Praça de pedágio. Há uma série de especificações que definem o valor cobrado em cada pedágio — Foto: divulgação

Com estudos iniciados ainda em 2019, pelo Governo do Estado, a privatização da rodovia PA-150, um dos maiores eixos logísticos de ligação entre o Sul/Sudeste do Estado e o porto em Barcarena, agora deve se tornar realidade.

Foi publicado na última quarta-feira (2), no Diário Oficial do Estado, pelo governador Helder Barbalho (MDB), a autorização da abertura de licitação para a privatização da rodovia PA-150 e de outras quatro rodovias, PA-475, PA-252, PA-151, PA-483, além da Alça Viária de Belém.
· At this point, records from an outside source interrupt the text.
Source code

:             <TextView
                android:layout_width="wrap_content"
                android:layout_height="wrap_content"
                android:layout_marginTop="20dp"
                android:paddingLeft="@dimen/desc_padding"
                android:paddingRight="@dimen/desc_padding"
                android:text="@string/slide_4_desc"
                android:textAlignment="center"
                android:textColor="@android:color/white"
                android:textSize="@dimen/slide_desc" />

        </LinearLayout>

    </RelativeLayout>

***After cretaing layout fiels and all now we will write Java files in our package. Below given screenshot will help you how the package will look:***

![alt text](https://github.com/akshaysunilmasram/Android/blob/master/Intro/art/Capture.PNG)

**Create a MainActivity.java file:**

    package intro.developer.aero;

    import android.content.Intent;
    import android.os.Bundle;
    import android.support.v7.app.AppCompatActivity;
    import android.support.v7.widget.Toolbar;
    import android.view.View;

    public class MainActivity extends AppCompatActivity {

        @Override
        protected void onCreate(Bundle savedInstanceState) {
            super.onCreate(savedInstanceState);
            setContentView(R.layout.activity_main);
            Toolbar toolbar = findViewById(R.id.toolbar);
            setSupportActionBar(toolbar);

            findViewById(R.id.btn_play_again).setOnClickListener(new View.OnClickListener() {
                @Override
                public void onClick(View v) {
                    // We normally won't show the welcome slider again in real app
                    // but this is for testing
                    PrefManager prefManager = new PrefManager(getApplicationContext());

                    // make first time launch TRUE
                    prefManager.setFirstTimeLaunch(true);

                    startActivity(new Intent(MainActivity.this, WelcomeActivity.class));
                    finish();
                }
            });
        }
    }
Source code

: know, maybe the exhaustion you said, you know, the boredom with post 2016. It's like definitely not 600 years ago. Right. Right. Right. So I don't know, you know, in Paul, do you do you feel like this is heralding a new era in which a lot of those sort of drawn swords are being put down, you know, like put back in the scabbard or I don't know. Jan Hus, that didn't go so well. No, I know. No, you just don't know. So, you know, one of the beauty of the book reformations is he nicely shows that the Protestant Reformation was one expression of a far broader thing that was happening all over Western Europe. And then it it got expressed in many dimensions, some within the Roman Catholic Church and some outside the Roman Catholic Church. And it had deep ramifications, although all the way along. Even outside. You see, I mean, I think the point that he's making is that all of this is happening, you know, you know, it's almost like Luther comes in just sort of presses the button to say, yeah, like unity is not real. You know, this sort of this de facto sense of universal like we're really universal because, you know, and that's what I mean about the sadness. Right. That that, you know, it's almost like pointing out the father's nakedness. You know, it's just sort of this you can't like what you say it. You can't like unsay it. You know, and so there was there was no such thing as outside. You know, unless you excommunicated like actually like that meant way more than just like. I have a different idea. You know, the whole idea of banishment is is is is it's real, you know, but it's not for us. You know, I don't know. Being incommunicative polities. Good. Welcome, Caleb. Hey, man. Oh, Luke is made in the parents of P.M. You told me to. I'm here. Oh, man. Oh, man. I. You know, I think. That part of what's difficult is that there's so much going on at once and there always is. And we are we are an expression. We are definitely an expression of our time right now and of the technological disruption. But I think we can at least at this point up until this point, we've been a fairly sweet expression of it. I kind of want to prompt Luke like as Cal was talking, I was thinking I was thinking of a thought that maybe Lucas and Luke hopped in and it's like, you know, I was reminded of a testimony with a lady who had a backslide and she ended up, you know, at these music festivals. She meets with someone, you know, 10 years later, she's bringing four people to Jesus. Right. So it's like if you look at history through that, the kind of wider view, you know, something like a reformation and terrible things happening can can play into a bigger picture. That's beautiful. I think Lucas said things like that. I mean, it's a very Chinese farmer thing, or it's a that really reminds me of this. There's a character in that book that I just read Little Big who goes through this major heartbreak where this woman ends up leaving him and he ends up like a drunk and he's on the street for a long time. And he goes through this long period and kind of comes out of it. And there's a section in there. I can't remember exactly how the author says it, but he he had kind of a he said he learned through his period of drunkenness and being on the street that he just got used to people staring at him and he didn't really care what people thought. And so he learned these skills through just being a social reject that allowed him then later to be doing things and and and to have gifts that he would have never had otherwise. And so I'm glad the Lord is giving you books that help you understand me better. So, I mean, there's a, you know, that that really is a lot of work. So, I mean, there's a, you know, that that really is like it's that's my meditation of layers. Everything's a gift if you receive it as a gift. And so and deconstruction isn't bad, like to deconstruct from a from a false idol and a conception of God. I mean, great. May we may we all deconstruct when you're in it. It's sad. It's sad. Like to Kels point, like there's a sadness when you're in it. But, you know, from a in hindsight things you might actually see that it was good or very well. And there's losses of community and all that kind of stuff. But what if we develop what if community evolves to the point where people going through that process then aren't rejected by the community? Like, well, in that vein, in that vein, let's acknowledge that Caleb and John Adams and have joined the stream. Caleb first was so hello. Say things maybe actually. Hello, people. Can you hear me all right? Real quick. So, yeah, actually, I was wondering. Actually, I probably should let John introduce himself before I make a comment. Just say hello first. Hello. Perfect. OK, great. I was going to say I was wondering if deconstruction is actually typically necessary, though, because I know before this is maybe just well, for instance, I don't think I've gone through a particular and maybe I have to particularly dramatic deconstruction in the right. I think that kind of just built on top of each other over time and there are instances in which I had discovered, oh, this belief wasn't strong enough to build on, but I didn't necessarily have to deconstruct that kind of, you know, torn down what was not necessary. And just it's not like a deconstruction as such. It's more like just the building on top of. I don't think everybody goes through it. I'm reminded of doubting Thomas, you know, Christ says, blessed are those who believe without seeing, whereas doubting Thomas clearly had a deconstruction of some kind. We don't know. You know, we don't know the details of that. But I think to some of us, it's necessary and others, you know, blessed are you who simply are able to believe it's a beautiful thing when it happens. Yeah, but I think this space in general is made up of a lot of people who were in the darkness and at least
Com mais de 330km de extensão, e com acesso ao porto de Vila do Conde, em Barcarena, passando por Tailândia, a PA-150 é uma das mais importantes rodovias para escoamento da produção paraense e do Centro-Oeste do Brasil. Só em 2020, a previsão é de que a rodovia movimentou 25 milhões de toneladas de cargas.

Na mesma edição do DOE, o governo estabelece as rodovias que fazem parte do Subsistema Rodoviário do Estado do Pará (SREPA), que totalizam aproximadamente 525 km.

Prazo de concessão e obrigações da empresa

A concessionária que ganhar a concorrência, poderá explorar o serviço por 30 anos, e será responsável pela prestação do serviço público de recuperação, operação, monitoração, conservação, implantação de melhorias, ampliação de capacidade, gestão da segurança rodoviária e manutenção do nível de serviço.

Veja os trechos e rodovias a serem privatizadas no Pará

Os trechos do Subsistema Rodoviário do Estado do Pará (SREPA), a serem privatizados são os seguintes:

  • I – PA 150, Trecho: Morada Nova – Goianésia do Pará – Entr. PA 475/256, com extensão de 333,00 km (trezentos e trinta e três quilômetros);
  • II – PA 475, Trecho: Entr PA 150/256 – Entr. PA 252, com extensão de 41,60 km (quarenta e um vírgula sessenta quilômetros);
  • III – PA 252, Trecho: Entr. PA 475 – Entr. PA 151/252, com extensão de 41,40 km (quarenta e um vírgula quarenta quilômetros);
  • IV – PA 151, Trecho Entr. PA 252 – Entr PA 483/Alça Viária, com extensão de 21,50 km (vinte e um vírgula cinquenta quilômetros);
  • V – PA 483, Trecho: Acesso Área Portuária Vila do Conde (Barcarena) – Entr. PA 151/ Alça Viária, com extensão de 18,60 km (dezoito vírgula sessenta quilômetros); e
  • VI – Alça Viária Sul de Belém, Entr. PA 151/483 – Entr. BR 316/010, com extensão de 69,40 km (sessenta e nove vírgula quarenta quilômetros).
Obras de recuperação da PA-150 (Foto: Ascom Setran Pará)

De acordo com o secretário de Transportes do Estado, Pádua Andrade, em outras capitais do Brasil, há concessões de gestão das rodovias com histórico de sucesso, nelas são oferecidas aos motoristas estradas sem buracos, com estacionamentos laterais e mais seguras. “São exemplos de parcerias de sucesso, pois quando ocorre algum problema, em minutos chega o socorro da empresa. Então, pagar uma taxa de pedágio numa rodovia que oferece segurança e conforto, realmente compensa“, comenta.

Como funciona a concessão

Mas como funciona uma concessão de rodovia? A concessão é um acordo entre o Poder Público e uma empresa privada, que assume uma lista de obrigações ao ganhar o direito, através de licitação, de administrar uma rodovia, por determinado tempo. Nesse caso, as licitações podem ser de duas maneiras: ganha a empresa que oferece o maior valor pelo trecho a ser concedido ou sai vencedor quem fará melhorias e manutenção da rodovia, oferecendo o menor valor de pedágio aos usuários.

As melhores rodovias do Brasil são privadas

Segundo estudo da Confederação Nacional de Transportes (CNT), que avalia pavimentação, sinalização, segurança e traçado das pistas, das 20 melhores rodovias do Brasil, 19 são concessões privadas. Em números gerais, a CNT aponta que as rodovias sob gestão concedida, no geral, apresentaram avaliação ótima ou boa.

foto: divulgação

Como principais justificativas para a privatização, o Governo destacou: a necessidade de o Estado atuar na melhoria efetiva da malha rodoviária, proporcionando aumento da qualidade de vida do cidadão, redução dos acidentes nas rodovias, desenvolvimento econômico, acesso aos serviços públicos, escoamento da produção agrícola e intercâmbio de mercadorias e cidadãos.

Ainda não foi divulgado a data da licitação, nem a partir de quando os trabalhos da empresa vencedora devem começar.